The church was built in three aisles. The wide center stripe was splashed with sunlight from high windows with benches tucked around the edges. People sat or stood, talking quietly in the calm. A row of stone arches marked out aisles on either side, shadowed and cool. The walls were washed white so the lines of black ink were stark even in the dim light, spelling out the names of the dead. The crowd there moved, slow steps in an ever-winding circle around the building as they searched the walls for family and friends. They whispered their conversations. It sounded like a breeze had snuck past the doors, and the people let it tug them around the room, not because it was that strong, but because they were that polite.

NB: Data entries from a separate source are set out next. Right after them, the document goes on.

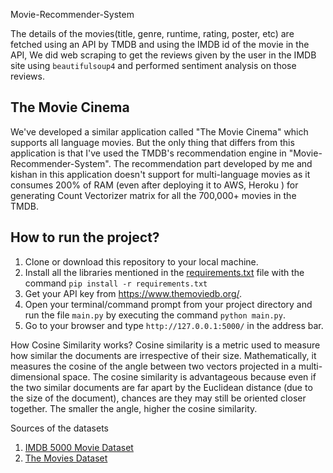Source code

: Movie-Recommender-System

The details of the movies(title, genre, runtime, rating, poster, etc) are fetched using an API by TMDB and using the IMDB id of the movie in the API, We did web scraping to get the reviews given by the user in the IMDB site using `beautifulsoup4` and performed sentiment analysis on those reviews.


## The Movie Cinema

We've developed a similar application called "The Movie Cinema" which supports all language movies. But the only thing that differs from this application is that I've used the TMDB's recommendation engine in "Movie-Recommender-System". The recommendation part developed by me and kishan in this application doesn't support for multi-language movies as it consumes 200% of RAM (even after deploying it to AWS, Heroku ) for generating Count Vectorizer matrix for all the 700,000+ movies in the TMDB. 

## How to run the project?

1. Clone or download this repository to your local machine.
2. Install all the libraries mentioned in the [requirements.txt](https://github.com/Shlok1810/Movie_Recommendation) file with the command `pip install -r requirements.txt`
3. Get your API key from https://www.themoviedb.org/.
4. Open your terminal/command prompt from your project directory and run the file `main.py` by executing the command `python main.py`.
5. Go to your browser and type `http://127.0.0.1:5000/` in the address bar.


How Cosine Similarity works?
Cosine similarity is a metric used to measure how similar the documents are irrespective of their size. Mathematically, it measures the cosine of the angle between two vectors projected in a multi-dimensional space. The cosine similarity is advantageous because even if the two similar documents are far apart by the Euclidean distance (due to the size of the document), chances are they may still be oriented closer together. The smaller the angle, higher the cosine similarity.


 Sources of the datasets 

1. [IMDB 5000 Movie Dataset](https://www.kaggle.com/carolzhangdc/imdb-5000-movie-dataset)
2. [The Movies Dataset](https://www.kaggle.com/rounakbanik/the-movies-dataset)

Zain leaned his shoulder against the wall just inside the front doors, arms crossed over his chest, and watched. Passing him, one of the priests looked at him reprovingly. He was blocking the door and prayer had never been a spectator sport. He murmured a quick apology and kept scanning the crowd.

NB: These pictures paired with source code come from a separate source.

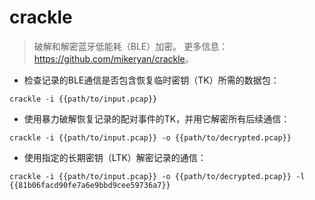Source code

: # crackle

> 破解和解密蓝牙低能耗（BLE）加密。
> 更多信息：<https://github.com/mikeryan/crackle>。

- 检查记录的BLE通信是否包含恢复临时密钥（TK）所需的数据包：

`crackle -i {{path/to/input.pcap}}`

- 使用暴力破解恢复记录的配对事件的TK，并用它解密所有后续通信：

`crackle -i {{path/to/input.pcap}} -o {{path/to/decrypted.pcap}}`

- 使用指定的长期密钥（LTK）解密记录的通信：

`crackle -i {{path/to/input.pcap}} -o {{path/to/decrypted.pcap}} -l {{81b06facd90fe7a6e9bbd9cee59736a7}}`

It took him a long time to finally spot her, standing at the back corner of the church on the right side. She was alone, reading the wall, while the rest of the crowd moved around her. Dressed in a long dark gown and standing still, she blended into the dim lighting, though he didn’t think that was her intention. Her blonde hair was curled and pinned, falling elegantly down the back of her head. Her gown was rich, embroidered at the edges and the skirt hung in perfect folds around her. She looked like she expected to be seen, even as she quietly ignored everyone around her. It was exactly what Zain imagined from a woman who had been raised at court.